Because the worst bombardments start after sunset, the streets empty in late afternoon. In the early hours of yesterday morning, there was a fierce gun battle in the streets around my hotel.

No one seemed to know what it was, but there was speculation it might have been looters from the slums of Saddam City, repelled by police or the Baath Party militia.

Several busloads of young men in black leather jackets have also been sighted arriving in Baghdad - reinforcements for the militia?

The Ministry of Information took foreign journalists to al-Mustansiriyah University yesterday, to see damage from the previous afternoon's bombardment.

An explosion on the campus lawn left a gaping crater and broke a water main, which gurgled muddy liquid into Palestine Boulevard, even as a maintenance crew with a digger tried to repair it.

The detonation scattered chunks of asphalt, glass and dirt for hundreds of metres around.
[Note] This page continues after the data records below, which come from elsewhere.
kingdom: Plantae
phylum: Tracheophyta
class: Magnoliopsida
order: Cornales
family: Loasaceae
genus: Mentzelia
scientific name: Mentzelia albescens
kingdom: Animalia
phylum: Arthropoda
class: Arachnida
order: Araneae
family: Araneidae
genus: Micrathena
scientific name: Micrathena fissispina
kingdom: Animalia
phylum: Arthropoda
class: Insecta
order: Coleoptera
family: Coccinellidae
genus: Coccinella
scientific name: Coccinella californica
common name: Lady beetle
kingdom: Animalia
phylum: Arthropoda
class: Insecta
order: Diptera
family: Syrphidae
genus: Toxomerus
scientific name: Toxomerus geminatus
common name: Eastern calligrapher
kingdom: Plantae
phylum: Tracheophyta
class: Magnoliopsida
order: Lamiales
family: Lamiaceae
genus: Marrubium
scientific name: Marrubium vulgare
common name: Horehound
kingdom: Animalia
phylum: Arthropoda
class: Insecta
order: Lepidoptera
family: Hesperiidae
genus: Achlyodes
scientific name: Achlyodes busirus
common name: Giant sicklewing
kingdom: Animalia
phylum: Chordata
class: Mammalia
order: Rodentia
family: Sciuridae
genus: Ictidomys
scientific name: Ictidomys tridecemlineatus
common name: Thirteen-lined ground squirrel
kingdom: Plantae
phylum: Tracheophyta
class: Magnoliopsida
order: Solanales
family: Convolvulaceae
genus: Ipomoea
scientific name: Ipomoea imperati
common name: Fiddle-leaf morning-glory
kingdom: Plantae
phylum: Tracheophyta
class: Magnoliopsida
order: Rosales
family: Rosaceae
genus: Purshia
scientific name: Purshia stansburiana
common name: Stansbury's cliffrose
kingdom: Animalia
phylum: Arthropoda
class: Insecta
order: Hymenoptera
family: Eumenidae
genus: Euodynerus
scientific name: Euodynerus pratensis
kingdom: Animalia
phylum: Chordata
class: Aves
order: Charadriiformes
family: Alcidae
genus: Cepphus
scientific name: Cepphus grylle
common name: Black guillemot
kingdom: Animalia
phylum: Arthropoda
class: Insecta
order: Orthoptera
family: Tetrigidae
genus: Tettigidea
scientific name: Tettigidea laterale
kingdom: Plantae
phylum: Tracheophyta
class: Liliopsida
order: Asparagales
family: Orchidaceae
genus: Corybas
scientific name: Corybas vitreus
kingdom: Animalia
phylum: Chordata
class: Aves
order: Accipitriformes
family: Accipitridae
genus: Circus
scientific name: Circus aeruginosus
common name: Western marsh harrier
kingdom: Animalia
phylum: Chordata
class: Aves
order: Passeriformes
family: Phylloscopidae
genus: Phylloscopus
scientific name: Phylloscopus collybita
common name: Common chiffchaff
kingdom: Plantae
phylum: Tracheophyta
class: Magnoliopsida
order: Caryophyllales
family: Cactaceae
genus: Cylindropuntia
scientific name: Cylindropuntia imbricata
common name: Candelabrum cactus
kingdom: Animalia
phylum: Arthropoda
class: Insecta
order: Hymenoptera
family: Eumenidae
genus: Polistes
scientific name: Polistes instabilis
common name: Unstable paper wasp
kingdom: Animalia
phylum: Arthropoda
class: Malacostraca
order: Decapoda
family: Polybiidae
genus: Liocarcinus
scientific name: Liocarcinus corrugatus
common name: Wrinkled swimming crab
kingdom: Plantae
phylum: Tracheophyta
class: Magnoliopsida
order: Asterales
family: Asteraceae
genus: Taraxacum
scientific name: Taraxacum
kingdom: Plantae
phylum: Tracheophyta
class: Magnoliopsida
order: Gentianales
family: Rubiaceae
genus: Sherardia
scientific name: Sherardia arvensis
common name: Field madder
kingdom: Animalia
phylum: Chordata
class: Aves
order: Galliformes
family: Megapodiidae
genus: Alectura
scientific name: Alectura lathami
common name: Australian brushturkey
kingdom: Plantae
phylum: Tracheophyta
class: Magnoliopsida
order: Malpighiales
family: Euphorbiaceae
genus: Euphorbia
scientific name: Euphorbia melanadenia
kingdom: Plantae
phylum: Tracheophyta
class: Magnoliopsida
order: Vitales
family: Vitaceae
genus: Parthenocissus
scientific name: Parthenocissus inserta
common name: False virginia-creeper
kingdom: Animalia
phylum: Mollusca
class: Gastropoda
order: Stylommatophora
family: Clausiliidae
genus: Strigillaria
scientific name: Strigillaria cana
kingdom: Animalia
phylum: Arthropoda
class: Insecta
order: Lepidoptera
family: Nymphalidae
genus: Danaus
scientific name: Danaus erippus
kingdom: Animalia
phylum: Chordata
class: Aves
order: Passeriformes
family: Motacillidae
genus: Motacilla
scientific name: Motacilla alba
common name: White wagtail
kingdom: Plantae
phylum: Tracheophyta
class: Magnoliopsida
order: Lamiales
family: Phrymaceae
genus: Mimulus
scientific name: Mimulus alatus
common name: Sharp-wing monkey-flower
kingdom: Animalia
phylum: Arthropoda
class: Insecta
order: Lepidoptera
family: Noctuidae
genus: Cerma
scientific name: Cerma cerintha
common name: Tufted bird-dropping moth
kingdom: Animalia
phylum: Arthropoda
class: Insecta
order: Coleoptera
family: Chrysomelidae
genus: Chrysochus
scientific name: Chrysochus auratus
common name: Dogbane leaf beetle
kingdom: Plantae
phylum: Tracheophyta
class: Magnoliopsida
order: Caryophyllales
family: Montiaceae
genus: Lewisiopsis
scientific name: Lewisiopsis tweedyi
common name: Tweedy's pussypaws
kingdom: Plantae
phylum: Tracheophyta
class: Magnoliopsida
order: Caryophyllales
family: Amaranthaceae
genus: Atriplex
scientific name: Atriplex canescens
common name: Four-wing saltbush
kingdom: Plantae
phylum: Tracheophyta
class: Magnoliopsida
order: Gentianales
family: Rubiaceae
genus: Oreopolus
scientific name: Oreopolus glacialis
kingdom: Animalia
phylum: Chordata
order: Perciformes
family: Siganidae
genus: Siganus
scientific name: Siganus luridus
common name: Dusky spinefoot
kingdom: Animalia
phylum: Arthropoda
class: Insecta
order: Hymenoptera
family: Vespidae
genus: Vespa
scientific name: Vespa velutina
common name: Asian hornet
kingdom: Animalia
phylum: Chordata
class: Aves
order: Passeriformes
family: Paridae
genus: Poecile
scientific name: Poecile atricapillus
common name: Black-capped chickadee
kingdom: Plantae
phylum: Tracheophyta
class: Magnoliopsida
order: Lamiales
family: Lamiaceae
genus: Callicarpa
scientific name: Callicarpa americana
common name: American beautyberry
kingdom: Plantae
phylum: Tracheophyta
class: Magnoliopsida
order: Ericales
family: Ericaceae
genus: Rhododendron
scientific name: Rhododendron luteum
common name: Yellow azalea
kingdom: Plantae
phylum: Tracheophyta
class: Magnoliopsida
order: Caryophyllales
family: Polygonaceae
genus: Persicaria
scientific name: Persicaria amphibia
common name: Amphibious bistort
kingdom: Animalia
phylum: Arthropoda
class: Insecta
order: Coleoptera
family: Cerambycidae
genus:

The nearest building, whose blue and white enamel sign clearly marked it in Arabic and English as the Students' Club, was badly damaged.

A young man in a green militia uniform identified himself as Ali Adnan, physics student, age 27.

"All the students in the university who have military training wear this uniform," he said. But surely that did not justify bombing the campus? Mr Adnan claimed there were about two dozen students wounded. One of them probably died, he added.

Inside the Students' Club, there were stacks of plastic chairs, empty glass display cases, crates of soft drinks and giant casserole dishes in the kitchen.

Pieces of bomb shrapnel lay among the clods of dirt and asphalt; they'd even reached the bleachers and basketball courts on the far side of the building, as if a tornado had swept through the campus.

As we returned to the bus, the obligatory rally in homage to President Saddam Hussein started.

A toothless peasant woman in a black veil screeched in front of the television cameras, then began to sway and wave her hands in a chant of loyalty to the raïs. The crowd followed her cue; everyone was clapping.

The performance was not spontaneous, not happy, there between the gushing water main and the devastated campus.

But they had it down to a "T"; every syllable of adoration for the dictator as much a part of their lives as the shabby shops on Palestine Boulevard and the ominous black clouds above us.